L’éducation financière doit d’abord être inculquée par les parents
Comme le révèle l’étude, la culture financière s’accroit avec l’âge. Les baby-boomers sont généralement plus compétents que les générations Z et Y. L’éducation financière devrait être faite de génération en génération, dans le cercle familial avant tout. « Le rapport qu’à une famille à l’argent détermine l’image que vont s’en faire les enfants et leur manière de l’appréhender », nous indique Christian Junod, expert de la relation à l’argent en francophonie. « Craintes, croyances limitantes… Nous avons tous une relation à l’argent spécifique et unique, en fonction de notre vécu, de notre histoire familiale et de notre parcours. Elle influence bien plus notre vie que nous ne l’imaginons et a d’ailleurs un lien avec l’amour de soi », assure le conférencier. « Intérêt, sens… L’objectif est donc de rendre l’argent moins tabou, en le remettant à sa juste place, dès le plus jeune âge, et dans le cercle familial. » La question de l’argent de poche peut par exemple être l’occasion d’un premier éveil aux responsabilités financières. Car, comme l’affirme une récente étude de la Fédération bancaire française, les petits consommateurs effectuent leur premier achat en magasin vers 9 ans, avec leurs étrennes (75 %) ou l’argent de poche provenant des parents (46 %). Ils effectuent en moyenne 2 achats par mois, pour :
- Des bonbons : 37 %
- Des jouets : 33 %
- Des jeux vidéo : 31 %
- Des livres : 30 %
- Des vêtements : 29%
Lorsqu’ils perçoivent de l’argent :
- 50 % des enfants le mettent de côté
- 47 % le dépensent
- 3 % le partagent avec d’autres
Ainsi, « il est en premier lieu important d’expliquer aux enfants à quoi sert l’argent, comment on le gagne et pourquoi on en possède ou pas. Les parents doivent leur apprendre à prioriser leurs achats, tenir leurs comptes ou gérer leur argent de poche afin de les responsabiliser et de leur donner confiance en eux », note l’expert. Faute d’un apprentissage progressif, les jeunes consommateurs peuvent rapidement être dépassés dès lors qu’ils prennent leur envol. « Il est primordial de leur donner des outils, pour qu’ils ne partent pas de zéro. Afin de leur apporter une meilleure compréhension dès la préadolescence, les parents peuvent décortiquer avec eux de manière ludique « le fonctionnement du budget familial avec les charges fixes (fixes (loyer, impôts) et les charges variables (courses, loisirs, cadeaux…) », sous forme de jeu.
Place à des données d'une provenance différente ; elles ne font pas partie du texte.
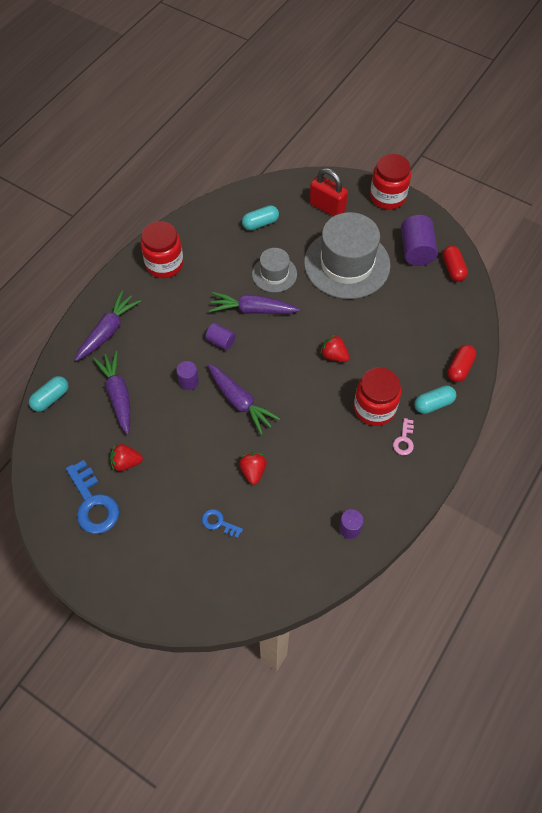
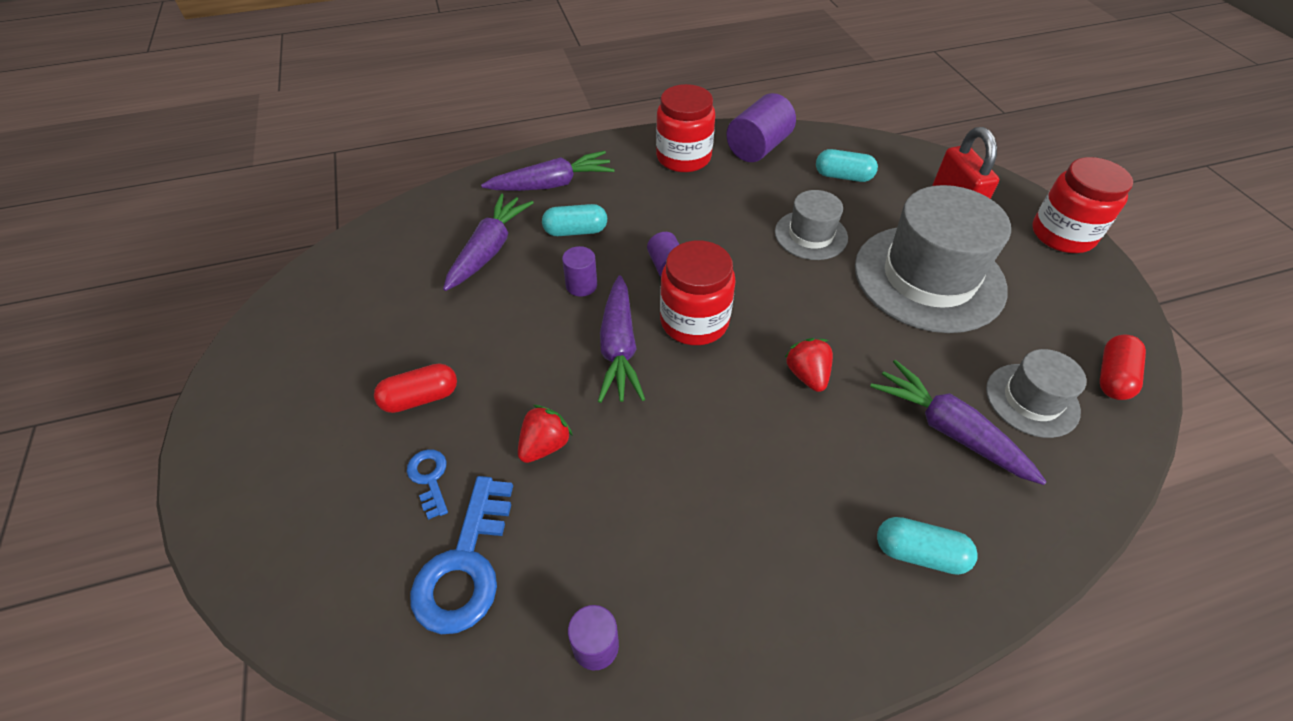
camera: 40 degrees right, 10 degrees down
(51, 398) = (421, 211): turquoise capsule -> turquoise capsule (575, 231)
(93, 503) = (329, 342): blue key -> blue key (465, 565)
(126, 462) = (414, 324): red strawberry -> none
(252, 310) = (743, 257): purple carrot -> purple carrot (949, 430)
(374, 408) = (807, 488): red jar -> red jar (694, 321)
(404, 440) = (816, 573): pink key -> none
(416, 250) = (1061, 319): purple cylinder -> purple cylinder (758, 148)
(430, 303) = (1032, 400): none -> grey hat
(459, 368) = (1017, 529): red capsule -> red capsule (420, 398)

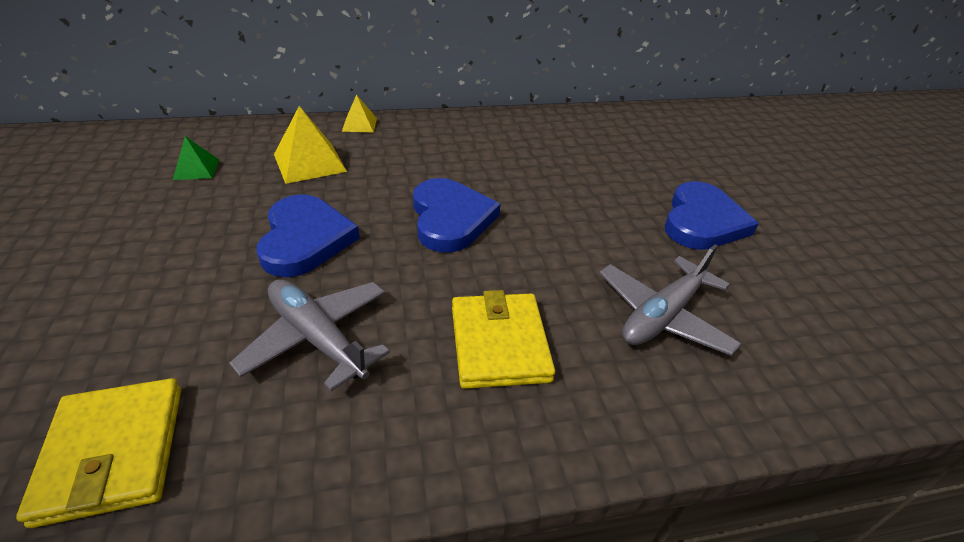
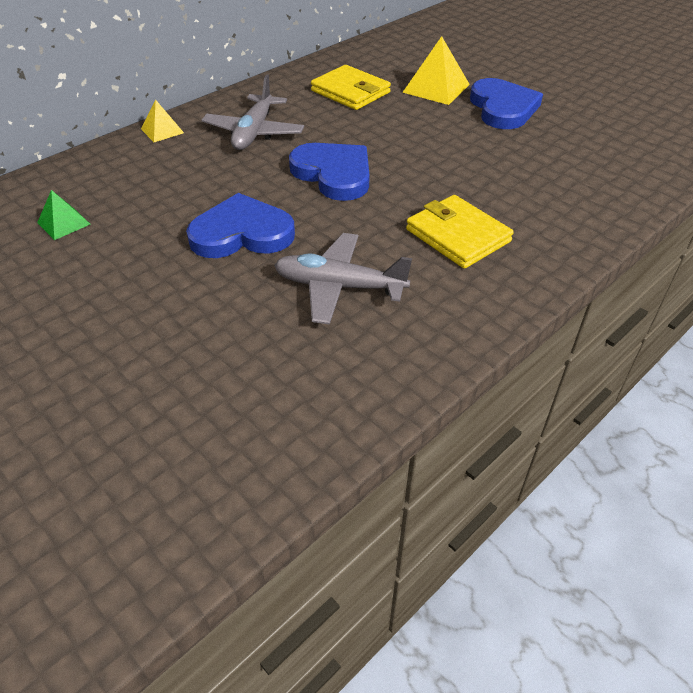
camera: 30 degrees left, 5 degrees up
(113, 452) = (293, 406): yellow wallet -> yellow wallet (350, 92)
(305, 239) = (242, 233): blue heart -> blue heart turned 60 degrees counterclockwise
(309, 163) = (162, 178): yellow pyramid -> yellow pyramid (436, 88)
(663, 316) = (534, 177): grey plane -> grey plane (254, 132)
Éducation financière : l’école et les banques ont-elles un rôle à jouer ?
Si dans les faits, ce n’est pas encore réellement le cas, « le système scolaire devrait aussi pouvoir prendre le relais, mais à quel niveau ? », questionne l’auteur du livre Le défi des 100 jours pour libérer son rapport à l’argent et vivre son abondance. L’école a aussi son rôle à jouer, pour former les citoyens de demain, en apprenant aux enfants à quoi servent un compte et une carte bancaire, ce qu’est un crédit, un livret d’épargne, un taux d’intérêt, une action…
Les banques ont également leur part de responsabilité dans le manque d’éducation financière des consommateurs. Elles proposent de multiples comptes et livrets bancaires dédiés aux jeunes et aux enfants, sans pour autant les accompagner réellement. Selon l’expert, « les institutions financières ne sont pas suffisamment neutres, car elles y voient leurs intérêts et n’inspirent pas toujours confiance ».
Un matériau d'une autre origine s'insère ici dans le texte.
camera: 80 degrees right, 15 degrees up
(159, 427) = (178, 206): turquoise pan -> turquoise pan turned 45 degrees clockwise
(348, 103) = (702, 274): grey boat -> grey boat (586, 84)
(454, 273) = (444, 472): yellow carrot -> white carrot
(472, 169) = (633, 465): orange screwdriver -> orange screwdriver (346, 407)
Pour y remédier, la Fédération bancaire française (FBF) a lancé l’opération « J ’invite 1 banquier(e) dans ma classe ». Cette initiative, qui en est déjà à sa 8e édition a « pour but de sensibiliser les élèves des classes de CM1-CM2 aux concepts de moyens de paiement, budget, pratiques d’achat, épargne, sécurité, grâce à des ateliers ludo-pédagogiques », précise la FBF. « Le professeur anime l’atelier à l’aide d’un jeu de plateau et avec l’intervention d’un banquier, qui répond aux questions des enfants. Près de 80 000 élèves ont déjà été sensibilisés.
L’autonomie financière peut enfin s’acquérir de manière personnelle, via des vidéos pédagogiques en ligne, créées par des institutions, ou des sites spécialisés, comme ComparateurBanque.com.